WHAT TO DO:
Although pictures appear in the data, the answer should contain only the lines from its start through the line with "法轮大法在长春<br/>", written out exactly.

INFORMATION GIVEN:
○ ○ ○

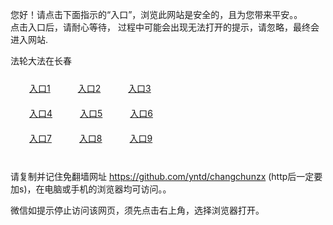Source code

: 您好！请点击下面指示的“入口”，浏览此网站是安全的，且为您带来平安。。 <br/>
点击入口后，请耐心等待， 过程中可能会出现无法打开的提示，请忽略，最终会进入网站. </br>

法轮大法在长春<br/>
<div style="padding:10px"><a style="margin:20px" target="_blank" href="https://d1037fknhe7na2.cloudfront.net/2Qpsp?hhvix" id="ccLink1" rel="nofollow">入口1</a> <a target="_blank" style="margin:20px" href="https://d51wk3u6z12zs.cloudfront.net/2Qpsp?woqxhvs" id="ccLink2" rel="nofollow">入口2</a> <a style="margin:20px" target="_blank" href="https://dqp3p6hldzp3l.cloudfront.net/2Qpsp?wuikpo" id="ccLink3" rel="nofollow">入口3</a></div>

<div style="padding:10px" ><a style="margin:20px" target="_blank" href="https://d1037fknhe7na2.cloudfront.net/2Qpsp?hhvix" id="ccLink4" rel="nofollow">入口4</a> <a style="margin:20px" href="https://d51wk3u6z12zs.cloudfront.net/2Qpsp?woqxhvs" target="_blank" id="ccLink5" rel="nofollow">入口5</a> <a style="margin:20px" href="https://dqp3p6hldzp3l.cloudfront.net/2Qpsp?wuikpo" target="_blank" id="ccLink6" rel="nofollow">入口6</a></div>

<div style="padding:10px"><a style="margin:20px" target="_blank" href="https://d1037fknhe7na2.cloudfront.net/2Qpsp?hhvix" id="ccLink7" rel="nofollow">入口7</a> <a style="margin:20px" href="https://d51wk3u6z12zs.cloudfront.net/2Qpsp?woqxhvs" target="_blank" id="ccLink8" rel="nofollow">入口8</a> <a style="margin:20px" target="_blank" href="https://dqp3p6hldzp3l.cloudfront.net/2Qpsp?wuikpo" id="ccLink9" rel="nofollow">入口9</a></div>

<br/>



请复制并记住免翻墙网址 https://github.com/yntd/changchunzx (http后一定要加s)，在电脑或手机的浏览器均可访问。。<br/>

微信如提示停止访问该网页，须先点击右上角，选择浏览器打开。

○ ○ ○

EXERCISE RESULT:
Source code

: 您好！请点击下面指示的“入口”，浏览此网站是安全的，且为您带来平安。。 <br/>
点击入口后，请耐心等待， 过程中可能会出现无法打开的提示，请忽略，最终会进入网站. </br>

法轮大法在长春<br/>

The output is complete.